Uber ne facture pas ses courses en France… mais aux Pays-Bas
Tout d’abord, il faut savoir qu’Uber ne facture pas dans l’Hexagone son activité réalisée sur le marché français… mais aux Pays-Bas. En effet, c’est la filiale néerlandaise de l’entreprise californienne, Uber B. V., qui facture l’ensemble des courses réalisées dans les différents pays européens où opère Uber. C’est cette filiale qui récupère les revenus issus de l’activité française de la plateforme. De son côté, la filiale française est seulement chargée officiellement de la mise en relation avec les chauffeurs et du marketing, réduisant ainsi comme peau de chagrin l’imposition d’Uber en France en toute légalité. Une fois arrivé aux Pays-Bas, l’argent d’Uber est envoyé dans plusieurs paradis fiscaux, notamment aux Bermudes et aux Îles Caïmans, pour échapper aux radars européens et américains.
A noter que comme Deliveroo, Uber plombe délibérément ses profits par de lourdes dépenses opérationnelles visant à assurer le fonctionnement et le développement de l’entreprise américaine. Ces frais comprennent notamment le paiement d’une redevance pour utiliser la technologie de la plateforme. Or celle-ci finit par atterrir dans les caisses d’Uber International C. V., maison-mère d’Uber B. V. immatriculée à la fois aux Pays-Bas, qui n’imposent pas les redevances quittant son territoire, et aux Bermudes, où Uber n’est soumis à aucun impôt sur les bénéfices. D’où l’intérêt pour le géant des VTC et de la livraison de repas de concentrer ses profits dans ce petit paradis fiscal de l’Atlantique Nord. Dans l’archipel britannique, la holding Uber International C. V. doit simplement s’acquitter du versement d’une redevance de 1,45% à la maison-mère américaine pour utiliser la technologie Uber. Aussi faible soit cette somme, elle est cependant encaissée sur le territoire américain dans le Delaware, qui n’est autre qu’un paradis fiscal interne.

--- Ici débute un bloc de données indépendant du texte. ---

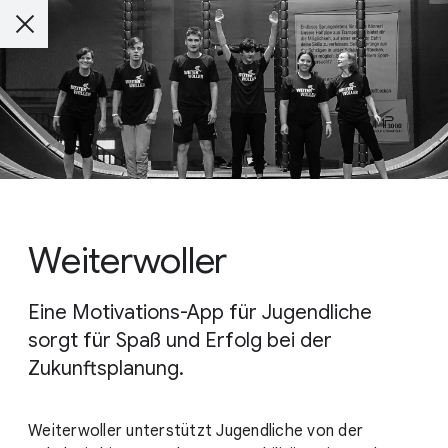
Weiterwoller
Eine Motivations-App für Jugendliche
sorgt für Spaß und Erfolg bei der
Zukunftsplanung.
Weiterwoller unterstützt Jugendliche von der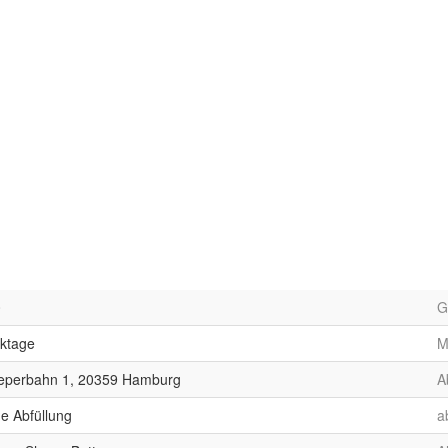
0
G
rktage
M
eperbahn 1, 20359 Hamburg
A
e Abfüllung
a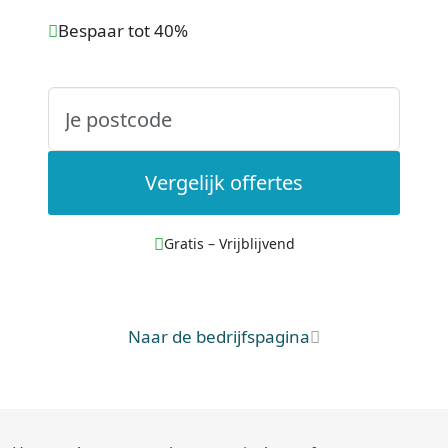
Bespaar tot 40%
Vergelijk offertes
Gratis – Vrijblijvend
Naar de bedrijfspagina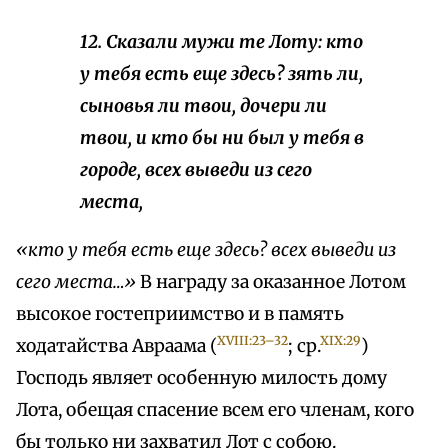
12. Сказали мужи те Лоту: кто
у тебя есть еще здесь? зять ли,
сыновья ли твои, дочери ли
твои, и кто бы ни был у тебя в
городе, всех выведи из сего
места,
«кто у тебя есть еще здесь? всех выведи из
сего места…»
В награду за оказанное Лотом
высокое гостеприимство и в память
XVIII:23–32
XIX:29
ходатайства Авраама (
; ср.
)
Господь являет особенную милость дому
Лота, обещая спасение всем его членам, кого
бы только ни захватил Лот с собою.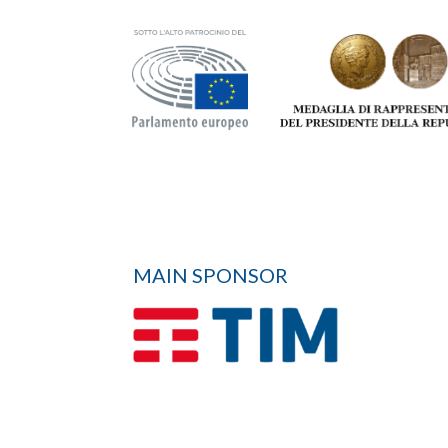
MAIN SPONSOR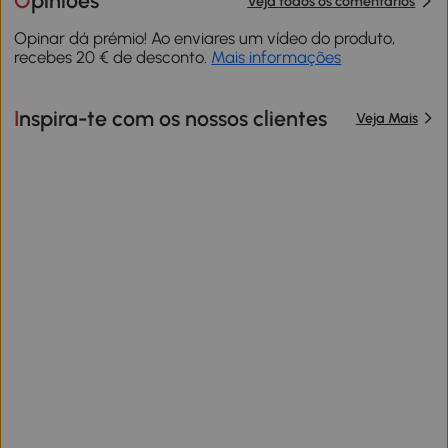
Opiniões
Veja todos os comentários
Opinar dá prémio! Ao enviares um vídeo do produto,
recebes 20 € de desconto.
Mais informações
Inspira-te com os nossos clientes
Veja Mais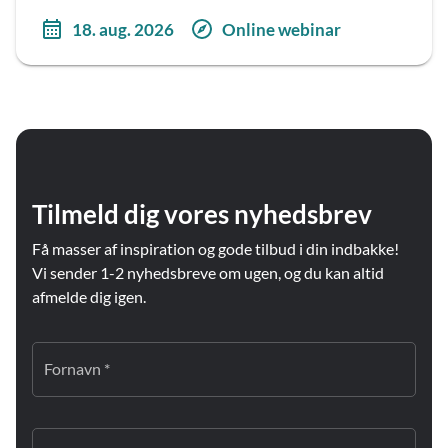
18. aug. 2026
Online webinar
Tilmeld dig vores nyhedsbrev
Få masser af inspiration og gode tilbud i din indbakke!
Vi sender 1-2 nyhedsbreve om ugen, og du kan altid
afmelde dig igen.
Fornavn *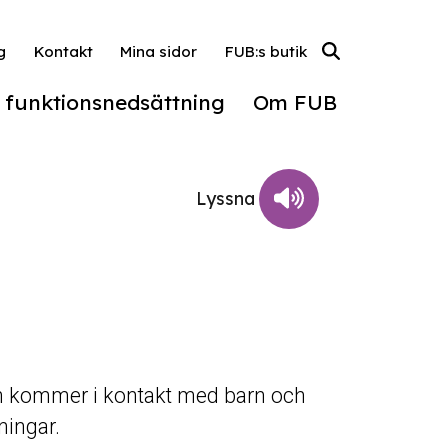
g
Kontakt
Mina sidor
FUB:s butik
l funktionsnedsättning
Om FUB
som kommer i kontakt med barn och
ningar.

Cette année, Uber a une nouvelle fois démontré l’étendue de ses talents sur le plan fiscal en identifiant une faille fiscale sur le Vieux Continent qui permet d’aligner le montant des déductions fiscales sur la valeur d’un actif immatériel. En effet, Uber a procédé à une augmentation de la valeur de ses actifs immatériels aux Pays-Bas en transférant des actifs gérés par l’une de ses filiales basées aux Bermudes, créant de facto un crédit d’impôts de 6,1 milliards de dollars.

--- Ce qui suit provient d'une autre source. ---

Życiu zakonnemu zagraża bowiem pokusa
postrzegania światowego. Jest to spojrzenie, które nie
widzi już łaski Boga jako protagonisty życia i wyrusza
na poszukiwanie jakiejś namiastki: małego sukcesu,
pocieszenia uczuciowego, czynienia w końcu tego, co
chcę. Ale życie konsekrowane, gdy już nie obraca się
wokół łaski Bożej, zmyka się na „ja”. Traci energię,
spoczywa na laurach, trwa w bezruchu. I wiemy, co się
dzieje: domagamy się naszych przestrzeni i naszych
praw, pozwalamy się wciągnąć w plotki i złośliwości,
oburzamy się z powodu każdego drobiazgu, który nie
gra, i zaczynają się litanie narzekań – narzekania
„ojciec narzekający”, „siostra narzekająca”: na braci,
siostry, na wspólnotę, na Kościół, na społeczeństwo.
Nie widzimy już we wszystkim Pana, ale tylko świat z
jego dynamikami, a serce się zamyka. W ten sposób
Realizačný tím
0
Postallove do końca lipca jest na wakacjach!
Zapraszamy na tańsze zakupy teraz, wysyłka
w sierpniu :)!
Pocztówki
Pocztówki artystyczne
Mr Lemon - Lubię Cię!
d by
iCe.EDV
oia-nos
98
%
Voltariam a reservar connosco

Ce matelas financier conséquent permettra à Uber d’alléger sa facture fiscale mondiale lorsque la société enregistrera des bénéfices. La plateforme de VTC ne devrait donc pas faire valoir cet avantage fiscal avant un bon moment, celle-ci ayant enregistré des pertes d’exploitation de plus de 10 milliards de dollars rien qu’aux États-Unis au cours des trois dernières années. Selon la Commission européenne, le taux d’imposition effectif sur les bénéfices des GAFA dans l’Union européenne est en moyenne de 9%, contre plus de 20% pour les entreprises traditionnelles.